:: SOURCE MATERIAL ::
• • •

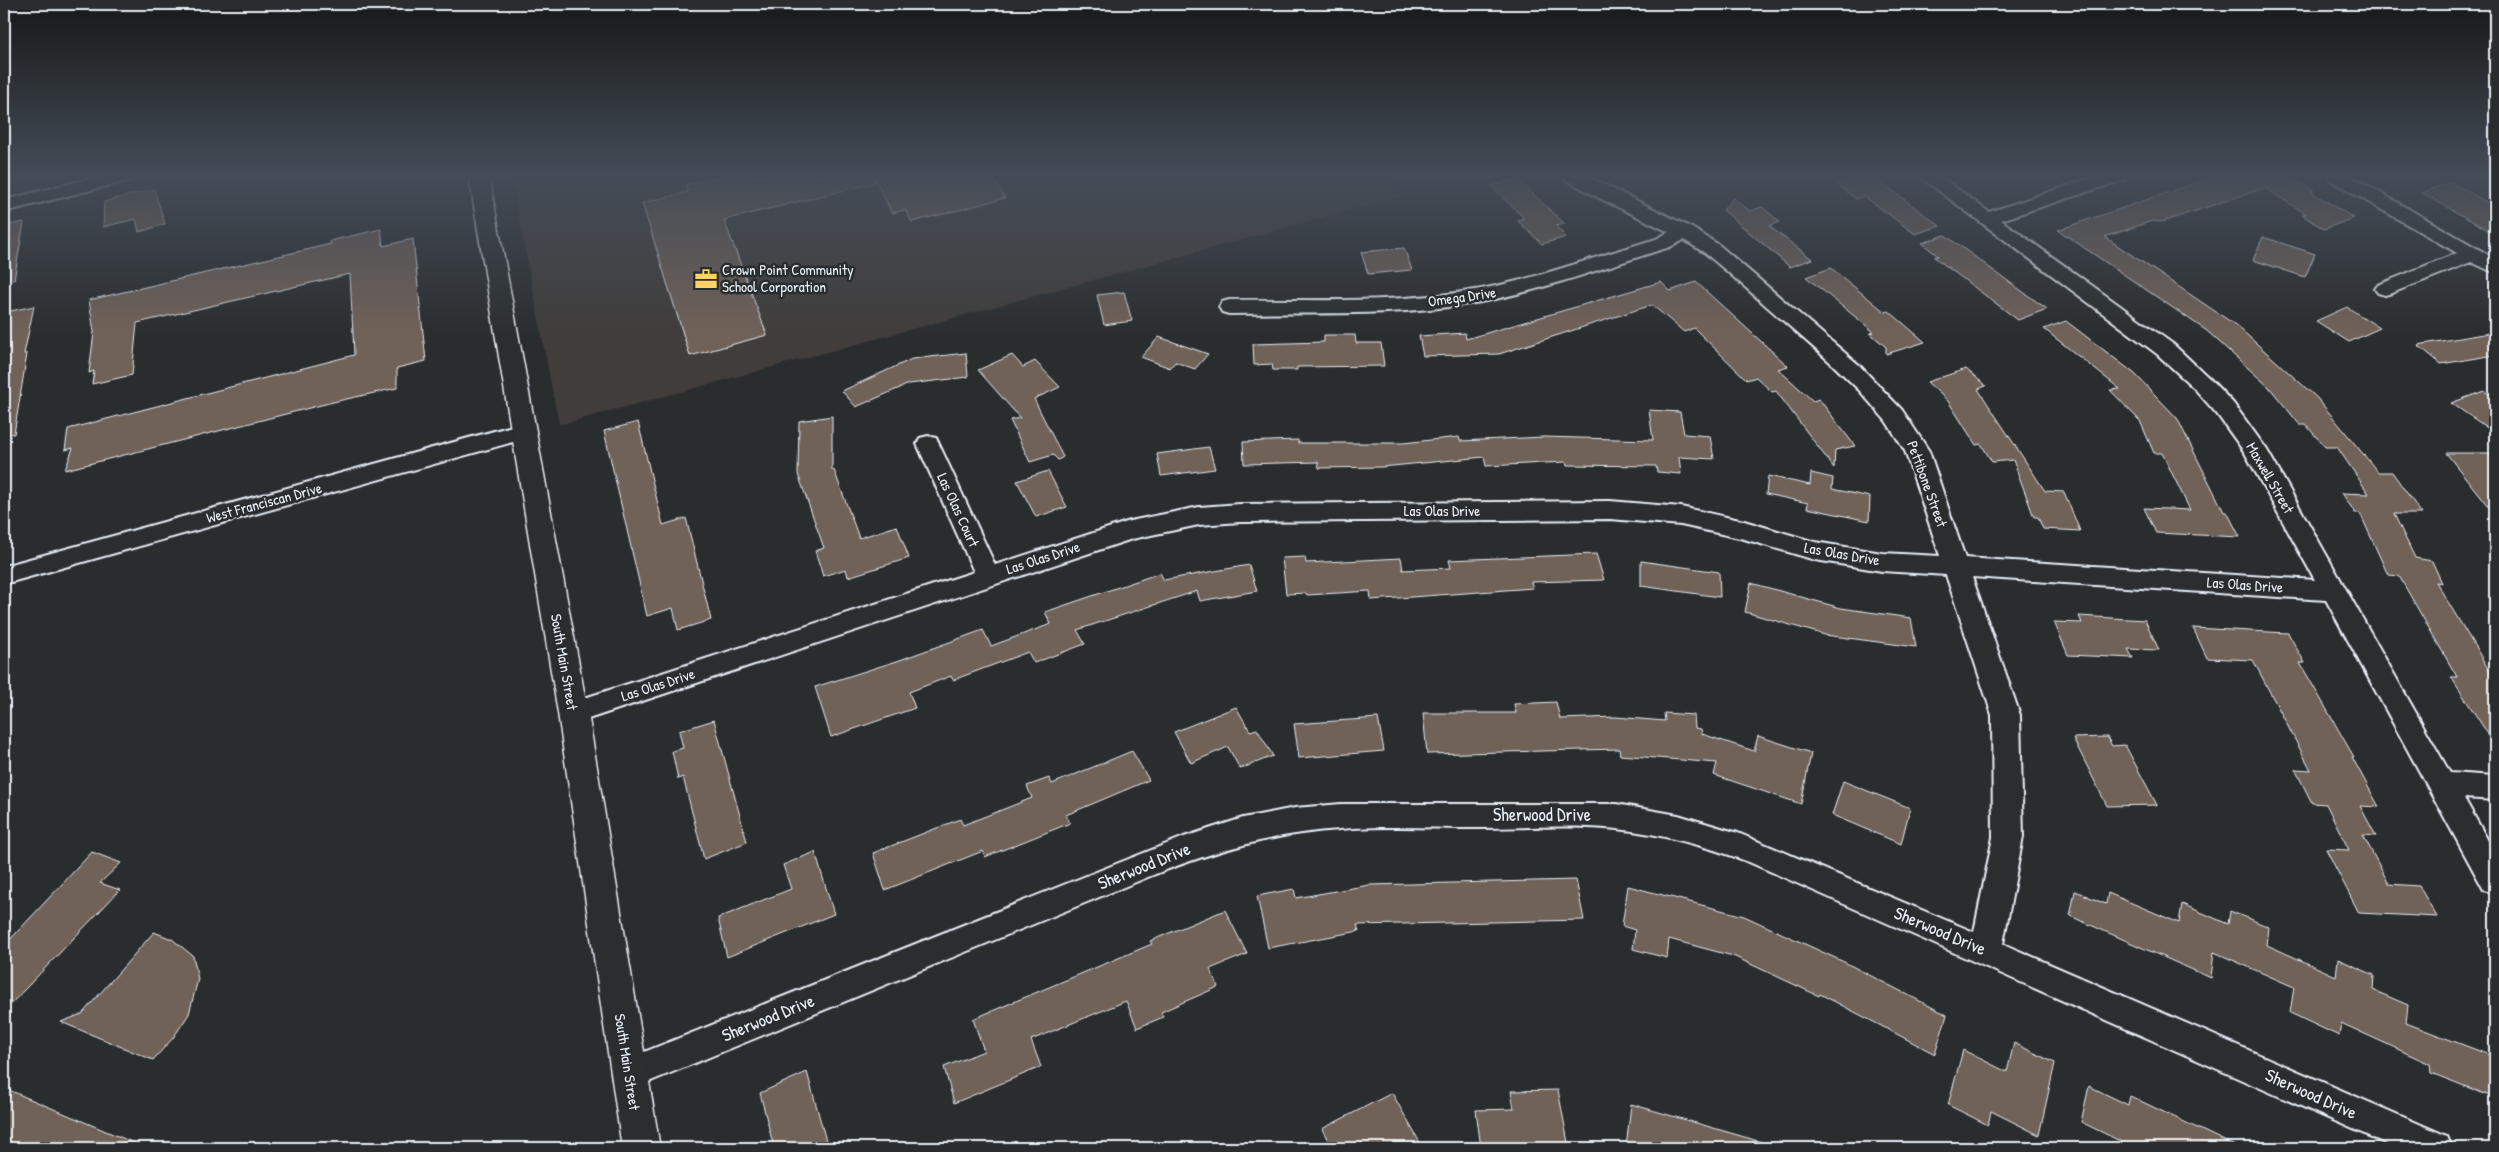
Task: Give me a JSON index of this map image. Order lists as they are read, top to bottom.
{
  "streets": {
    "street": [
      "Omega Drive",
      "Maxwell Street",
      "Pettibone Street",
      "West Franciscan Drive",
      "Las Olas Court",
      "Las Olas Drive",
      "South Main Street",
      "Sherwood Drive"
    ]
  },
  "crossings": [
    ["Omega Drive", "Pettibone Street"],
    ["Maxwell Street", "Las Olas Drive"],
    ["Pettibone Street", "Las Olas Drive"],
    ["Pettibone Street", "Sherwood Drive"],
    ["West Franciscan Drive", "South Main Street"],
    ["Las Olas Court", "Las Olas Drive"],
    ["Las Olas Drive", "South Main Street"],
    ["South Main Street", "Sherwood Drive"]
  ],
  "places": {
    "office": ["Crown Point Community School Corporation"]
  }
}
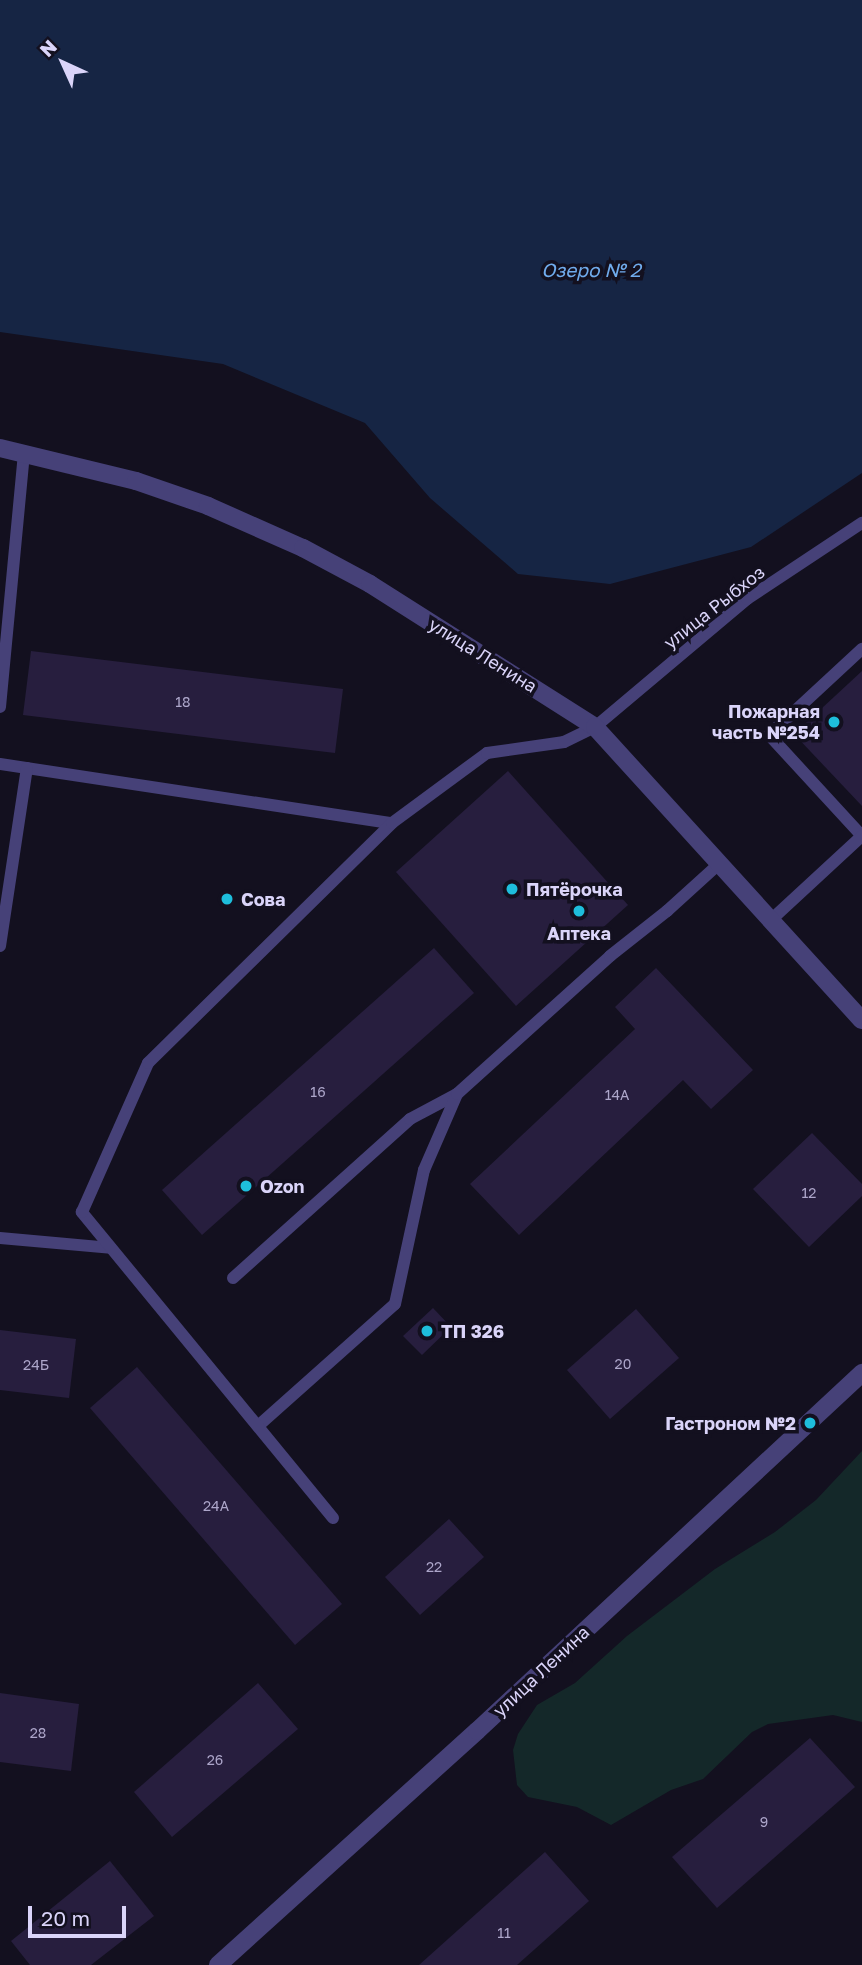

• • •

:: WHAT THE TASK REQUIRES ::
In your copy of the material, every word must match and no image should appear.

:: FINAL ANSWER ::
Task: Give me a JSON index of this map image. Order lists as they are read, top to bottom.
{
  "streets": {
    "street": [
      "Omega Drive",
      "Maxwell Street",
      "Pettibone Street",
      "West Franciscan Drive",
      "Las Olas Court",
      "Las Olas Drive",
      "South Main Street",
      "Sherwood Drive"
    ]
  },
  "crossings": [
    ["Omega Drive", "Pettibone Street"],
    ["Maxwell Street", "Las Olas Drive"],
    ["Pettibone Street", "Las Olas Drive"],
    ["Pettibone Street", "Sherwood Drive"],
    ["West Franciscan Drive", "South Main Street"],
    ["Las Olas Court", "Las Olas Drive"],
    ["Las Olas Drive", "South Main Street"],
    ["South Main Street", "Sherwood Drive"]
  ],
  "places": {
    "office": ["Crown Point Community School Corporation"]
  }
}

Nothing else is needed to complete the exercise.